Technically there is no disability awareness month — more like a disability awareness year. Many associate the month of October when the Department of Labor’s focus is to make employers aware of the needs of the disabled in the workforce. Many organizations take advantage of this month to raise awareness of a myriad of disabilities and to celebrate the gifts that individuals with a disability bring to society.
DPS chose October as Disability Awareness month as a way to continue to celebrate our diversity. The disability community is very pluralistic with some strong opinions on many topics such as “people first” or “disability first language.” Another example is the term disability. While some in the community embrace this term as critical to their identity, others prefer terms such as differently-abled. Much like current dialogue on the terms Hispanic and Latinx, these issues are also pervasive in the disability community as well. Engaging in these conversations will only help us to grow in our understanding.

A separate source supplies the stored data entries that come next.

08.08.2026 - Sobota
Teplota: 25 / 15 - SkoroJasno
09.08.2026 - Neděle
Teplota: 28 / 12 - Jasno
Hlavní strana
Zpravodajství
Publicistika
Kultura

Disability is not biased towards gender, race, political affiliation, creed, etc. The largest minority worldwide is disability, with some of the most atrocious discrimination and poorest employment outcomes. Everybody at some time in their life will have a disability that typically comes with age. The good news is that we can innovate the world when we better understand disability.
The curb cut on sidewalks intended for wheelchairs are widely used by bikers, strollers and making deliveries on a cart. Closed captioning intended for the Deaf is widely used in noisy environments, by second language learners learning English and couples who like to go to sleep at different times. The typewriter that eventually became computers was invented as a way for the Blind royalty in Europe to write. Speech-to-text software commonly used by individuals with dyslexia is enjoyed by drivers who need hands-free texting.
I am proud to work for DPS and its never-ending journey towards equity. I am amazed each day as people grow in their understanding of inclusive practices, and the board commitment though the Inclusion Resolution and our partnership with the Equity and Engagement office to make the necessary changes to benefit all students.